Zapytani przez gazetę młodzi ludzie, nie mieli problemu z pokazaniem efektów inwigilacji. Zdjęcia, filmy, nagrania audio - każdy z nich ma tego mnóstwo. Okazuje się, że nagranie dziwnej gestykulacji nielubianego pedagoga lub wyrwanego z kontekstu zdania jest najmodniejszym sposobem uczniowskiej zemsty.
Zdarza się, że nagrania przedstawiane są dyrekcji szkoły, aby wykazać niekompetencję nauczyciela. - Nagraliśmy go, gdy dostał szału, krzyczał i wymachiwał rękami - opowiada Tomek. - Robiliśmy też zdjęcia śmiesznych butów nauczycielki. Powstała z nich nawet internetowa galeria - dodaje.
- Wiedzieliśmy, że nasz nauczyciel przeklina, gdy jest zdenerwowany. Nagraliśmy go więc w takiej sytuacji na wycieczce - dzieli się swoimi doświadczeniami Łukasz. Później film trafia do internetu, kompromitując nauczyciela.
Wystarczy obejrzeć choćby "łódzkiego nauczyciela" lub "lekcję polskiego" w internecie, żeby zwątpić w walory edukacyjne polskiej szkoły.
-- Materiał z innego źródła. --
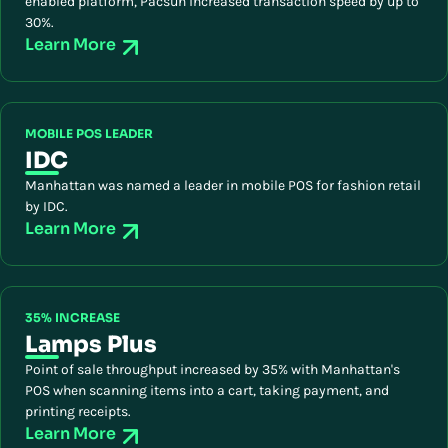
enabled platform, Pacsun increased transaction speed by up to
30%.
Learn More
MOBILE POS LEADER
IDC
Manhattan was named a leader in mobile POS for fashion retail
by IDC.
Learn More
35% INCREASE
Lamps Plus
Point of sale throughput increased by 35% with Manhattan's
POS when scanning items into a cart, taking payment, and
printing receipts.
Learn More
Takie zachowania uczniów oburzają pracowników oświaty. - Nauczyciel powinien wiedzieć o tym, że jest nagrywany, ponieważ jego lekcja jest strzeżona prawem autorskim - twierdzi Marzena Domaszewska, dyrektor Szkoły Podstawowej nr 210 w Warszawie. Władze kuratorium potwierdzają, że aby nagrać całą lekcję, trzeba mieć pozwolenie nauczyciela. Ale chodzi nie tylko o prawo.
- Po prostu nie życzę sobie, aby filmy z moich lekcji krążyły w internecie - mówi prosząca o anonimowość pedagog z Liceum Ogólnokształcącego we Wrocławiu. - Nagrywanie lekcji, nawet za zgodą dyrekcji szkoły, to przesada. Proszę wyobrazić sobie, jak czuje się nauczyciel, który cały czas jest nagrywany - dodaje.
Prawo oświatowe nie reguluje sprawy korzystania z kamer umieszczonych w komórkach na lekcjach. Rozstrzygnięcie w tej sprawie może natomiast stanowić prawo wewnątrzszkolne, zapisane w statucie szkoły.